Recent research emphasizes the task-, architecture-, and dataset-dependent nature of segmentation-guided strategies:

• Mask Strictness: Masking tightly around the lungs may degrade performance on abnormalities with peri-hilar, pleural, or mediastinal manifestations, and can reduce abnormality-specific AUROC. Loose masking can recover much of this loss and improve "No Finding" discrimination, highlighting the need to select mask parameters in accordance with the clinical screening objective and CNN backbone (Miao et al., 28 Dec 2025).
• Multi-organ Segmentation and Generalizability: AnyCXR demonstrates that segmentation models trained entirely on domain-randomized synthetic data can still improve real-world CXR multi-label diagnosis by 2.04% mean AUROC, implying that anatomical priors are transferable and generalize across projection angle, hospital, and patient population (Zifei et al., 19 Dec 2025).
• Modular versus End-to-End Training: Most segmentation-guided pipelines train segmentation and classification sequentially. A future direction, enabled by architectures such as AnyCXR-CAR, is full end-to-end joint optimization, potentially improving downstream task metrics further (Zifei et al., 19 Dec 2025).
• Interpretability vs. Raw Metrics: In several studies, segmentation does not always yield higher F1/AUC compared to raw-image-trained baselines on in-domain data. However, segmentation consistently increases cognitive fidelity, spatial plausibility, and out-of-distribution robustness (Teixeira et al., 2020, Azimi et al., 2022, Liu et al., 2018).

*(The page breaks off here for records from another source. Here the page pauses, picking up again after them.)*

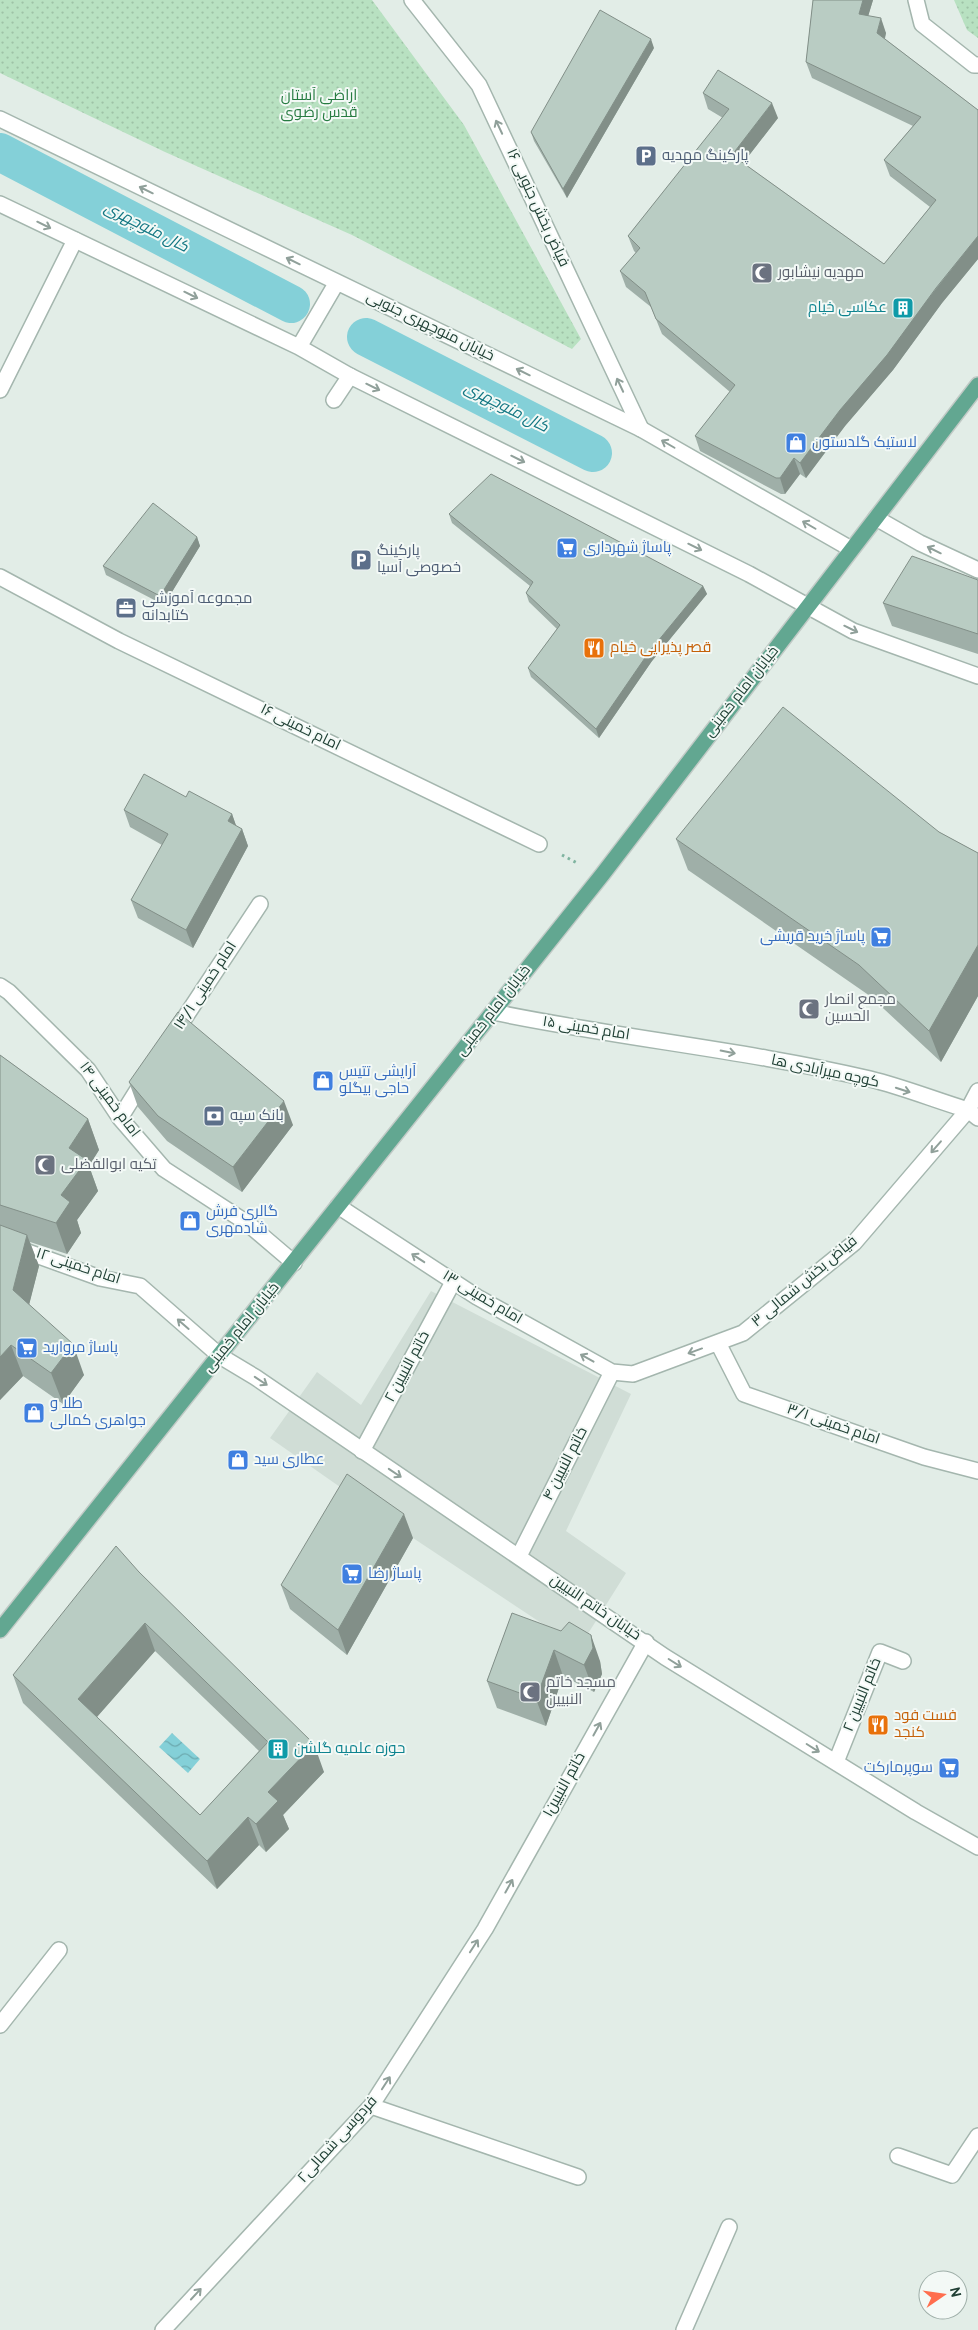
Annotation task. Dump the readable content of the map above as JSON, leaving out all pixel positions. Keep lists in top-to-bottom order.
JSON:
{
  "streets": {
    "main road": ["خیابان امام خمینی"],
    "street": [
      "فیاض بخش جنوبی ۱۶",
      "خیابان منوچهری جنوبی",
      "امام خمینی ۱۶",
      "امام خمینی ۱۴/۱",
      "امام خمینی ۱۵",
      "کوچه میرآبادی ها",
      "امام خمینی ۱۴",
      "امام خمینی ۱۲",
      "فیاض بخش شمالی ۳",
      "امام خمینی ۱۳",
      "خاتم النبیین ۲",
      "امام خمینی ۳/۱",
      "خاتم النبیین ۴",
      "خیابان خاتم النبیین",
      "خاتم النبیین۱",
      "فردوسی شمالی۲"
    ]
  },
  "crossings": [
    ["فیاض بخش جنوبی ۱۶", "خیابان منوچهری جنوبی"],
    ["خیابان منوچهری جنوبی", "خیابان امام خمینی"],
    ["خیابان امام خمینی", "امام خمینی ۱۵"],
    ["خیابان امام خمینی", "امام خمینی ۱۴"],
    ["خیابان امام خمینی", "امام خمینی ۱۲"],
    ["خیابان امام خمینی", "امام خمینی ۱۳"],
    ["خیابان امام خمینی", "خیابان خاتم النبیین"],
    ["امام خمینی ۱۵", "کوچه میرآبادی ها"],
    ["کوچه میرآبادی ها", "فیاض بخش شمالی ۳"],
    ["امام خمینی ۱۲", "خیابان خاتم النبیین"],
    ["فیاض بخش شمالی ۳", "امام خمینی ۱۳"],
    ["فیاض بخش شمالی ۳", "امام خمینی ۳/۱"],
    ["امام خمینی ۱۳", "خاتم النبیین ۲"],
    ["امام خمینی ۱۳", "خاتم النبیین ۴"],
    ["خاتم النبیین ۲", "خیابان خاتم النبیین"],
    ["خاتم النبیین ۴", "خیابان خاتم النبیین"],
    ["خیابان خاتم النبیین", "خاتم النبیین۱"],
    ["خاتم النبیین۱", "فردوسی شمالی۲"]
  ],
  "one_way": [
    "فیاض بخش جنوبی ۱۶",
    "کوچه میرآبادی ها",
    "امام خمینی ۱۲",
    "فیاض بخش شمالی ۳",
    "امام خمینی ۱۳",
    "خیابان خاتم النبیین",
    "خاتم النبیین۱",
    "فردوسی شمالی۲"
  ],
  "water": ["کال منوچهری"],
  "parks": ["اراضی آستان قدس رضوی"],
  "places": {
    "parking": ["پارکینگ مهدیه", "پارکینگ خصوصی آسیا"],
    "mosque": [
      "مهدیه نیشابور",
      "مجمع انصار الحسین",
      "تکیه ابوالفضلی",
      "مسجد خاتم النبیین"
    ],
    "building": ["عکاسی خیام", "حوزه علمیه گلشن"],
    "shop": [
      "لاستیک گلدستون",
      "آرایشی تتیس حاجی بیگلو",
      "گالری فرش شادمهری",
      "طلا و جواهری کمالی",
      "عطاری سید"
    ],
    "supermarket": [
      "پاساژ شهرداری",
      "پاساژ خرید قریشی",
      "پاساژ مروارید",
      "پاساژ رضا",
      "سوپرمارکت"
    ],
    "office": ["مجموعه آموزشی کتابدانه"],
    "restaurant": ["قصر پذیرایی خیام", "فست فود کنجد"],
    "bank": ["بانک سپه"]
  },
  "north": "right"
}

7. Representative Pipelines and Quantitative Summary

Pipeline / Study	Segmentation Backbone	Classification Backbone	Segmentation Dice (test)	Macro AUC/F1/AUROC	Remarks
(Teixeira et al., 2020)	U-Net, BCE loss, 400×400	InceptionV3, ResNet50V2	0.982	F1=0.88 (segm), 0.90 (orig)	Reduces non-lung heatmap focus
(Liu et al., 2018) – SDFN	U-Net (Pazhitnykh&Petsiuk), 256x256	DenseNet-121 dual-stream	0.98 (JSRT)	AUC=0.815 (fusion)	Fusion outperforms single-stream
(Miao et al., 28 Dec 2025) – MedSAM-based	MedSAM (finetuned), 1024×1024	DenseNet121/ResNet50	Dice=0.984 (val)	AUROC=0.837–0.879	Masking regime matters
(Azimi et al., 2022) – XLSor	XLSor (U-Net+CCA), 512×512	MoCo v2 (ResNet-50)	0.968 (SH)	Acc=0.946/F1=0.939 (test)	Improves interpretability
(Tai et al., 2021) – Nodule detection	U-Net+DenseNet161	ResNet-34 (patch-level)	IoU=0.9228 (val)	Sens=0.78/Spec=0.79/ROC=0.837	Patch-based loc, fast inference
(Zifei et al., 19 Dec 2025) – AnyCXR	U-Net+ResNet-50 (synthetic DRRs)	ResNet-50 (4-channel)	PA Dice=0.951 (real CXR)	AUROC=82.3% (seg-gd)	Multi-organ, 2% AUROC gain

A plausible implication is that pipelines integrating segmentation as spatial prior, especially via strategic mask or ROI selection and anatomy-aware fusion, can consistently improve spatial validity and generalization for CXR abnormality classification across diverse datasets, target pathologies, and clinical requirements. There remains a performance trade-off between context preservation and region focus; thus, mask design and integration strategy should be selected based on the intended diagnostic task and desired explainability.